“They wouldn’t come.”

“Oh, have you no feeling in you, at such a time?” cried Joe. “You are only thinking about yourself. You must—you shall go on. What’s that?”

The boy started and stood staring wildly at his companion, for a faintly-heard cry reached their ears, and Hardock’s face grew mottled, sallow, white, red and brown.

“Sea-bird,” he said at last hoarsely, after they had waited for a few moments, listening for a repetition of the cry.

“I never heard a sea-bird call like that,” said Joe, in a husky whisper. “It wasn’t a gull, nor a shag, nor a curlew.”

“Nay, it warn’t none o’ they,” said Hardock, in a whisper. “I know all the sea-fowl cries.
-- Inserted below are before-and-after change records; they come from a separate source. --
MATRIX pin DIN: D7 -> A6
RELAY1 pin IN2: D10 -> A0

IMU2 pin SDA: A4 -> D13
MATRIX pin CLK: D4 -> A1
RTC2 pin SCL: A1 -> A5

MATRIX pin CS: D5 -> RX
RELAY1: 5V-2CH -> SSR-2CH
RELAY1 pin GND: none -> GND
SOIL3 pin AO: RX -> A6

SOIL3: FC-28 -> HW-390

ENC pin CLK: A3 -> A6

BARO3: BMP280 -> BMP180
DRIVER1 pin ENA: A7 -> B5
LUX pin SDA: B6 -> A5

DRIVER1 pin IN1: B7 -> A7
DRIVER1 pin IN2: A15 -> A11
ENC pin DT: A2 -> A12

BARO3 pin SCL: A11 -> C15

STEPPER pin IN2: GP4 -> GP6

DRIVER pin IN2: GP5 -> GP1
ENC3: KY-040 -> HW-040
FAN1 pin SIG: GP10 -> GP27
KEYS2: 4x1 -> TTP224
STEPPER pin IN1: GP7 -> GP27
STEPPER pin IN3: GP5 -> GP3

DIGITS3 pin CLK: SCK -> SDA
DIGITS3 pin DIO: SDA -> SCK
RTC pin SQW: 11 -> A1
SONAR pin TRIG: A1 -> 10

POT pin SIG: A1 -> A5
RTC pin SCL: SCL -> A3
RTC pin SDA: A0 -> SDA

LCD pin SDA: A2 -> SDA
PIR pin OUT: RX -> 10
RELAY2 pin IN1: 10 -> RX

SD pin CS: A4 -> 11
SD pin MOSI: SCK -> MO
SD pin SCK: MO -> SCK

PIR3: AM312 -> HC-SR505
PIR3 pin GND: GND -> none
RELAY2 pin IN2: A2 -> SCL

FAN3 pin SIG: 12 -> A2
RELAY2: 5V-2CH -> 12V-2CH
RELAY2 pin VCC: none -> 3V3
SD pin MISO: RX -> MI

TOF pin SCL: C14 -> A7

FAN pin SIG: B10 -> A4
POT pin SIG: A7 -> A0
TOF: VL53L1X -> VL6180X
I thought it was one o’ they big black-backed gulls, but it warn’t that.”

“Can you make out what it was, then?”

“Yes; it was something we don’t understand, making joy because some one as it don’t like has been drownded.”

The boy felt too much startled and excited to pause and ridicule his companion’s superstitious notions, and he took a few steps quickly to the rough, square wall, from a faint hope that the sound might have come from there; but as he touched the wall, a strong grip was on his shoulder.

“No, yer don’t,” growled Hardock. “You keep back.”